Authorization Rules

YCM APIs use the OAuth 2.0 protocol for authentication and authorization. This topic describes the authorization process and the token expiration time.

Authorization Process

The following contents show the process when application accessing the YCM API using OAuth 2.0.
1. Enable YCM API
You need to enable the API feature on Yeastar Central Management web interface, and obtain the Client ID and Client Secret. For more information, see Enable YCM API.
2. Obtain access token
Use the Client ID and Client Secret to obtain an access token from Yeastar Authorization Server, which will allow your application to access the API. For more information, see Request Access Token.
3. Send the access token to an API
After your application obtains an access token, you must add the access token in the HTTP Authorization header.

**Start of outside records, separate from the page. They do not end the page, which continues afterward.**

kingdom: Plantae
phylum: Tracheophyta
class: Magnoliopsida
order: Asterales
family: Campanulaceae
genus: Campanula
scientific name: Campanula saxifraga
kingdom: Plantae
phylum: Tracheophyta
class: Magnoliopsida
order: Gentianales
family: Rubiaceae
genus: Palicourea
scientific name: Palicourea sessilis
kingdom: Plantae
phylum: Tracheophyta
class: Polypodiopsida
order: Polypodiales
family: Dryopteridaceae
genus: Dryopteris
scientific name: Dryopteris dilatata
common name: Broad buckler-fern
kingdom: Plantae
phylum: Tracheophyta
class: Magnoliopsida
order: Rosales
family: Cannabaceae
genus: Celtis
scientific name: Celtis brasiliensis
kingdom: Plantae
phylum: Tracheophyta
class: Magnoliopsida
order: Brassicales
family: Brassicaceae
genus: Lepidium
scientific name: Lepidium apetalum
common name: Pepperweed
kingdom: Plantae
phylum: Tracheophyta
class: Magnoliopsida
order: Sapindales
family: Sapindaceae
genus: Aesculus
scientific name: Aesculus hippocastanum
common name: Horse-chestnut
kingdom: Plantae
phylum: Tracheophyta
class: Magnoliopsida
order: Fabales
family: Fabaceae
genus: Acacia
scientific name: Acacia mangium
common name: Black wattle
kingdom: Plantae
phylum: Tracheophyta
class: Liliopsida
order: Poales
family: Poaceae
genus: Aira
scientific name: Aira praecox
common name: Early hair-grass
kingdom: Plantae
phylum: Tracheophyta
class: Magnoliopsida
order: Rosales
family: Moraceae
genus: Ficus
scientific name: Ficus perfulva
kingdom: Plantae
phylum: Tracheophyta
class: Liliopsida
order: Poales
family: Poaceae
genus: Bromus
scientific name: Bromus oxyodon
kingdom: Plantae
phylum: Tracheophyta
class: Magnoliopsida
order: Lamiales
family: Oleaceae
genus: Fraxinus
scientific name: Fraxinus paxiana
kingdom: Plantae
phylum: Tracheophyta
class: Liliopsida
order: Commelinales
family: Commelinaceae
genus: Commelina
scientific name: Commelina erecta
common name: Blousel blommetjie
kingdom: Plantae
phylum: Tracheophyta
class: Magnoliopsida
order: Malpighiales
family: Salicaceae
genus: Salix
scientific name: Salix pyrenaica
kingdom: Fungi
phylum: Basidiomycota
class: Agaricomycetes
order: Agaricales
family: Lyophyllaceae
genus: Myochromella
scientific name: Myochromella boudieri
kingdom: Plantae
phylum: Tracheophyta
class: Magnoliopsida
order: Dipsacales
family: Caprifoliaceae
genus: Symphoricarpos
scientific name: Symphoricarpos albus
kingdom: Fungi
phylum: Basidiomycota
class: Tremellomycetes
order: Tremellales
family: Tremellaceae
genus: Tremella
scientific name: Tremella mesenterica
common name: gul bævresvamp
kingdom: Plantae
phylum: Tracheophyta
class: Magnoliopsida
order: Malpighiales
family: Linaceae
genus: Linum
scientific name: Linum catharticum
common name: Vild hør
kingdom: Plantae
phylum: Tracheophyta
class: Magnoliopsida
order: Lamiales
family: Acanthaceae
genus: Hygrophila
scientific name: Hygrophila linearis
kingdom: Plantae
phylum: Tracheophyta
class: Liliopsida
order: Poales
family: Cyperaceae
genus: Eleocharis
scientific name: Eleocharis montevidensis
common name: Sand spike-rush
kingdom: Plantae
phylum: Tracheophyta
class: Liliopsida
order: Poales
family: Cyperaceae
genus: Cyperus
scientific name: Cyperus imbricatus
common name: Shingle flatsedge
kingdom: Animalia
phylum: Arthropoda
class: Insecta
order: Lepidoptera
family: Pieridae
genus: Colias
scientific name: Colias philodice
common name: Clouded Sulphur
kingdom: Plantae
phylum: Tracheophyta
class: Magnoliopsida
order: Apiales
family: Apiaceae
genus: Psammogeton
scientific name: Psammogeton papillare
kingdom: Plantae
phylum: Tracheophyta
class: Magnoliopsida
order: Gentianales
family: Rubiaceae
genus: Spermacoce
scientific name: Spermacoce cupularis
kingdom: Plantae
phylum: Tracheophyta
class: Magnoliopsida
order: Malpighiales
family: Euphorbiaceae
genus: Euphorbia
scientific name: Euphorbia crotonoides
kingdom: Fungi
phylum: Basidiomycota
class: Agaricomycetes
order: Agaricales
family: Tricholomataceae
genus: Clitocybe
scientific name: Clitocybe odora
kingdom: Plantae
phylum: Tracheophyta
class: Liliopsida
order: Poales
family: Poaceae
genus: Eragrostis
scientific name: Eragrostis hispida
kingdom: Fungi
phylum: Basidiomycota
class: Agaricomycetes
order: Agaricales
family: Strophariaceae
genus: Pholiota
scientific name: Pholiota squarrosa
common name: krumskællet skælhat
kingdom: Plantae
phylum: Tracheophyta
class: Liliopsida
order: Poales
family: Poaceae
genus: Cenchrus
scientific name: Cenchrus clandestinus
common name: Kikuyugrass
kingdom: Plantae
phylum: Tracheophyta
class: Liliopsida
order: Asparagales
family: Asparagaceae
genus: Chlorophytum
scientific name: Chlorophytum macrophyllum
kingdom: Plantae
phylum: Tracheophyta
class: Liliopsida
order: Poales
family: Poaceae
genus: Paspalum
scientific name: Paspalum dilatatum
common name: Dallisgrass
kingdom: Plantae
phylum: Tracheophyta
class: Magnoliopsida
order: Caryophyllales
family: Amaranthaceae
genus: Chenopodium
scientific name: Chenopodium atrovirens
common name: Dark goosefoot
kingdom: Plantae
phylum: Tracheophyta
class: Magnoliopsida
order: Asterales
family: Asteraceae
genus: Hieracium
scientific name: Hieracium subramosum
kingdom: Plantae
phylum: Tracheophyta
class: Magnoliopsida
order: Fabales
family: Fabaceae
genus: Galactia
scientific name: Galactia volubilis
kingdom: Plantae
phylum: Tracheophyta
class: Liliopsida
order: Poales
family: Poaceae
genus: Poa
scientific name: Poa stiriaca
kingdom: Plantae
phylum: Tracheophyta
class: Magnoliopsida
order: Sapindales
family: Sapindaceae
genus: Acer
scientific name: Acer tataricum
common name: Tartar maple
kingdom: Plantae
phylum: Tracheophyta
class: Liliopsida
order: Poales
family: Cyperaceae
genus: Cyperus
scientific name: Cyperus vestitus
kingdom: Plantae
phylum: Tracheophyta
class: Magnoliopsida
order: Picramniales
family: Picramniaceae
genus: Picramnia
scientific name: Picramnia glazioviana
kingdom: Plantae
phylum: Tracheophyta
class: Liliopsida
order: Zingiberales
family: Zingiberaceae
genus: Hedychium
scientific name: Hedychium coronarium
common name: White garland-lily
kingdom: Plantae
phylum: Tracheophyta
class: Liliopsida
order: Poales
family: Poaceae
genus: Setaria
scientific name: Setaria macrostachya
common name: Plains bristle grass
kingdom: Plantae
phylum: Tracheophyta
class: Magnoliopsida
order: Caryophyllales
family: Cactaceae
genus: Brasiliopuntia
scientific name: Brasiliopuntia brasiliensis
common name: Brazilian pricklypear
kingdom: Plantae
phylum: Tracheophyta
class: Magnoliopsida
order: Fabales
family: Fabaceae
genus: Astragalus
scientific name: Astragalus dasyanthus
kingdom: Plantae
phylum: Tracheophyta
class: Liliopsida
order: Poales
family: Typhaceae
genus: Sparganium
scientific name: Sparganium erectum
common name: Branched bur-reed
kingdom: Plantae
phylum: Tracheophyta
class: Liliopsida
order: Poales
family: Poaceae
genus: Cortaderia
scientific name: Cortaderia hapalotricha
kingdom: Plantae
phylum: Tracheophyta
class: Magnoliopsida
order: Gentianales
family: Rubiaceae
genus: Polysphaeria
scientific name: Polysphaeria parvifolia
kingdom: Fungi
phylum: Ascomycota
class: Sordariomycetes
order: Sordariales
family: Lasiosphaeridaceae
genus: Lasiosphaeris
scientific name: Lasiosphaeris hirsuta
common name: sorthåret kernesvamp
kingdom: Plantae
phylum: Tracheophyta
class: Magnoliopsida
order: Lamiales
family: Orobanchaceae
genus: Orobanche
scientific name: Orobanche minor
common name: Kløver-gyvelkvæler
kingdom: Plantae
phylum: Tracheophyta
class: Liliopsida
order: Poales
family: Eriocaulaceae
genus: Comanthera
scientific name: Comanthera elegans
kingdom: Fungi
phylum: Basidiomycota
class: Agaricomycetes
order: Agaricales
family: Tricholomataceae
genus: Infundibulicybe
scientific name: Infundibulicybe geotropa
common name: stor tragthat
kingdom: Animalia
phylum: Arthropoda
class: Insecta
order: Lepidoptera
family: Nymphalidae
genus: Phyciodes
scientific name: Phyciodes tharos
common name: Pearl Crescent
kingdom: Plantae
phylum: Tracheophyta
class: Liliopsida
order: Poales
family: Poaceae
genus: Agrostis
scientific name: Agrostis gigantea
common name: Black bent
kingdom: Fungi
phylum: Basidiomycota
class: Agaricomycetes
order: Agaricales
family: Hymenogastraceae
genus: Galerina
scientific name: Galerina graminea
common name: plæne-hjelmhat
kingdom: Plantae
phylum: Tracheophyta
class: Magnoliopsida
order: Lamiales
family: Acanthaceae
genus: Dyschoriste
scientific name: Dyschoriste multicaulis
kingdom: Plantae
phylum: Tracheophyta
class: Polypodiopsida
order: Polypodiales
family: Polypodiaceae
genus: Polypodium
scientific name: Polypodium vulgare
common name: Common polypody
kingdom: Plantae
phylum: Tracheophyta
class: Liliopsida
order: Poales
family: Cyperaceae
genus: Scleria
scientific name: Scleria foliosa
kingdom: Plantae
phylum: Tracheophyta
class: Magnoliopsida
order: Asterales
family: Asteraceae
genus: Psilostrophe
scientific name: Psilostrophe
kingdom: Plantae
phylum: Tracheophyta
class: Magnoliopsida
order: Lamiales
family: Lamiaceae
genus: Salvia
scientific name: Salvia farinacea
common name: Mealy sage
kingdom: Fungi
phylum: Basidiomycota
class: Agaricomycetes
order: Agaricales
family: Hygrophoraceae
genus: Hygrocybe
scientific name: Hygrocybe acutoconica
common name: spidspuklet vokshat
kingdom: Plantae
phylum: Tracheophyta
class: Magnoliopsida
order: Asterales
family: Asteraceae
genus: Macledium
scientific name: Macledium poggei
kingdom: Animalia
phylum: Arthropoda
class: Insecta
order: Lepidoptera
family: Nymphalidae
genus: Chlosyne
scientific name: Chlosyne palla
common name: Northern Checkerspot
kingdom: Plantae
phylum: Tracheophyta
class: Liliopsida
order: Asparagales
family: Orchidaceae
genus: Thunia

In this way, the Authorization Server allows you to make REST API requests.
4. Refresh the access token if necessary

The access token expires after 30 minutes. If your application needs access to a YCM API after 30 minutes, you need to refresh the access token. A refresh token allows your application to obtain a new access token.

For more information, see Refresh Access Token.

Token expiration

An access token expires after 30 minutes.

A refresh token expires after 15 days. A refresh token might stop working for one of these reasons:

  • The refresh token has been revoked.
  • The refresh token has not been used for 15 days.
  • The Client Secret that is on YCM web interface has been regenerated.